***** Source extract

Anxiety, White Noise Blocking Self-Care

 

 

 

To expose what anxiety is, and how getting help and giving help is difficult, I will introduce you to a family I’ve been working with.  Maybe this will sound familiar to some who want to get friendly with themselves but haven’t yet identified anxiety getting in the way.

Bob and Andy tell me their son Frank is better.  However, even better, he is still anxious.  He is partially treated.  Partially and not fully in remission to disease.  Frank is disabled by mental retardation, pervasive developmental disorder, and anxiety.  His parents are squirming in their chairs when we talk about his conditions.  They are nervous.  Mom looks at Dad and Dad looks at Mom.  Frank’s case-manager who is assigned to him from the regional center to help coördinate care, responsively starts to squirm.  Frank’s case-manager says to his parents, almost without being able to stop herself, “What do you think?”

**********

Your assignment:
Reproduce the passage on anxiety between "To expose what" and "in the way.", inclusive, swapping "family" for "household". The data that follow are not required for any of this work.

***** Study material

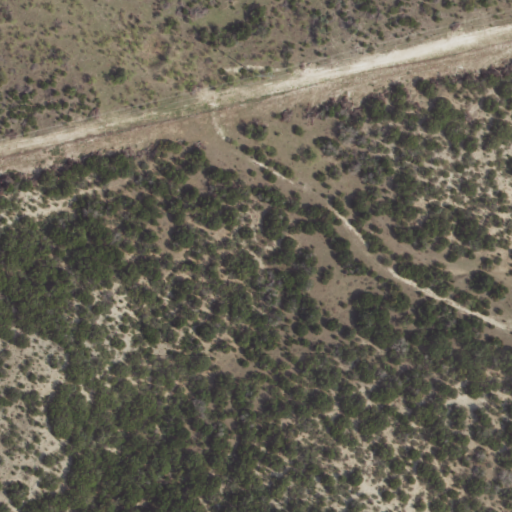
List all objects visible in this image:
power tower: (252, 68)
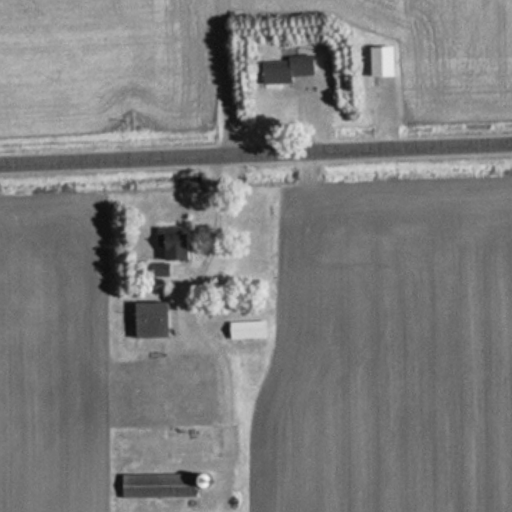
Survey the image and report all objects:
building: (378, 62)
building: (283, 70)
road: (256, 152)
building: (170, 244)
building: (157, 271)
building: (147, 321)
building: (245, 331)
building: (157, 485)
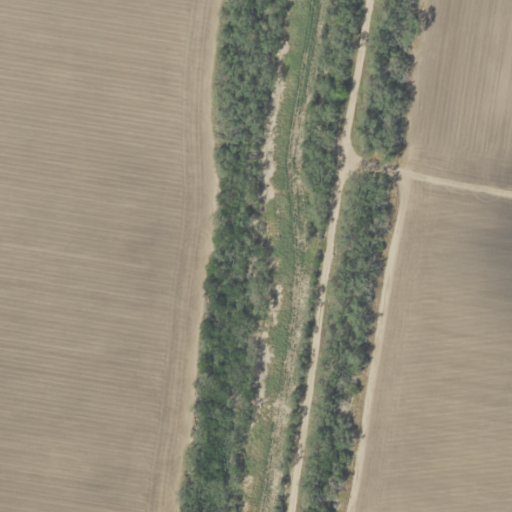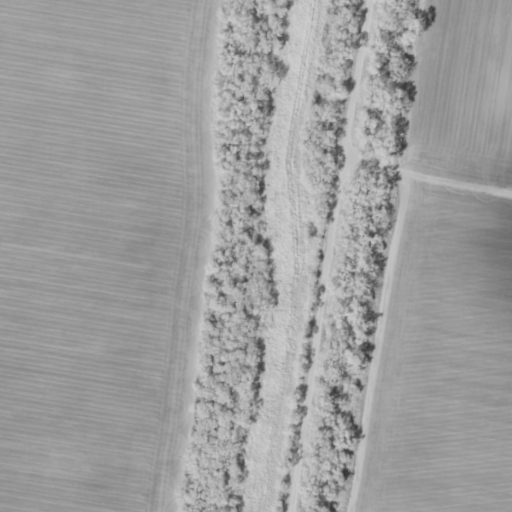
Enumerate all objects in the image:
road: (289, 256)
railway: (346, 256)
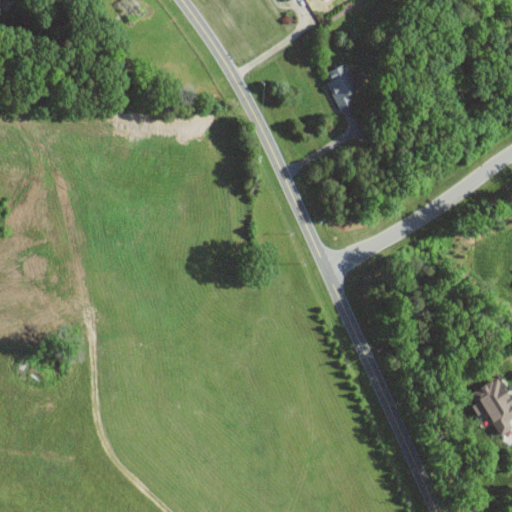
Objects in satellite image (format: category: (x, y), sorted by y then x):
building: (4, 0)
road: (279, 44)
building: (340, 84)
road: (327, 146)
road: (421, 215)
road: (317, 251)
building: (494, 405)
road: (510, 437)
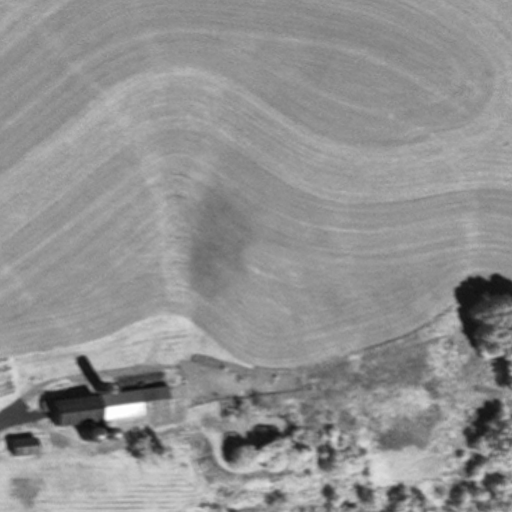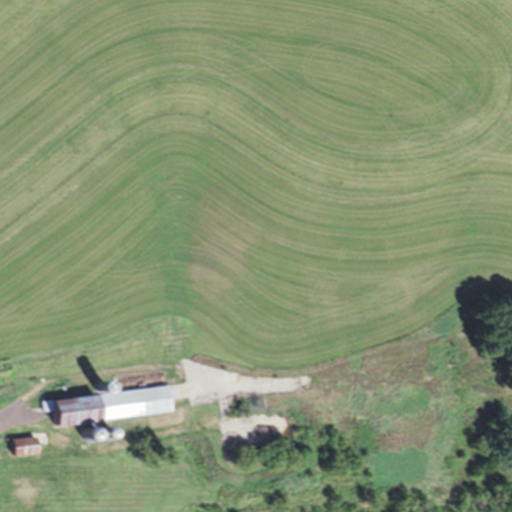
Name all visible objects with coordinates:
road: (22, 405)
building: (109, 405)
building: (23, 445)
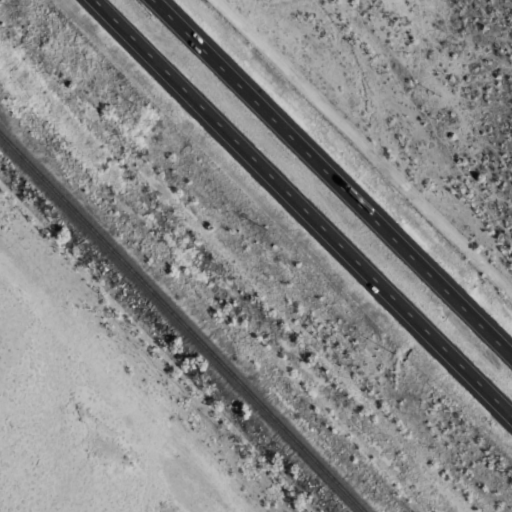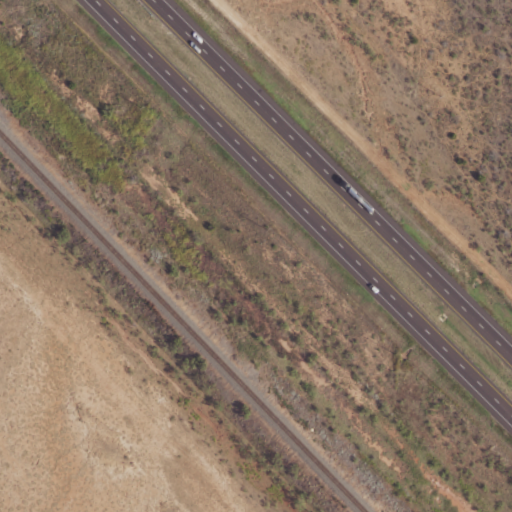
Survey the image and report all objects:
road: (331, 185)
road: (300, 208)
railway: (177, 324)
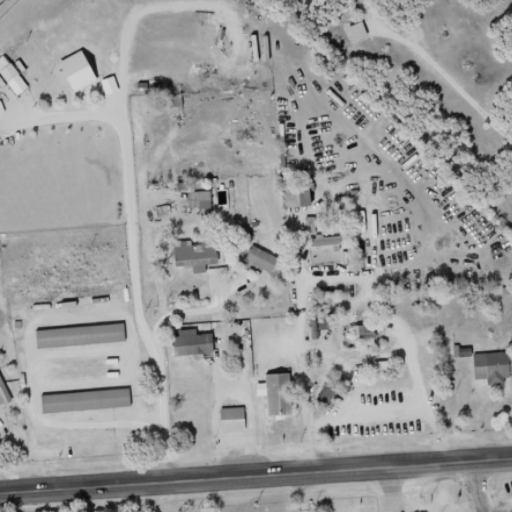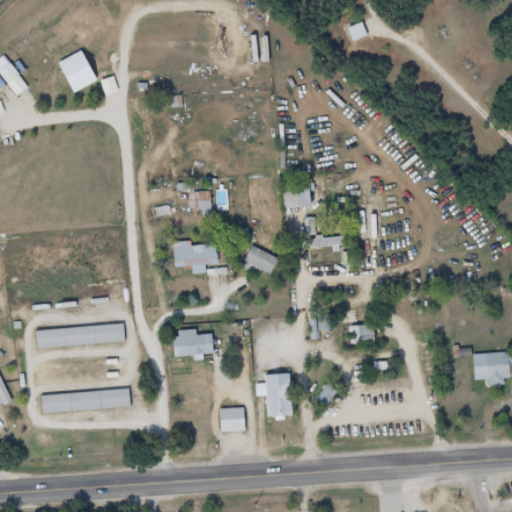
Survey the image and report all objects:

**********

Written response:
To expose what anxiety is, and how getting help and giving help is difficult, I will introduce you to a household I’ve been working with.  Maybe this will sound familiar to some who want to get friendly with themselves but haven’t yet identified anxiety getting in the way.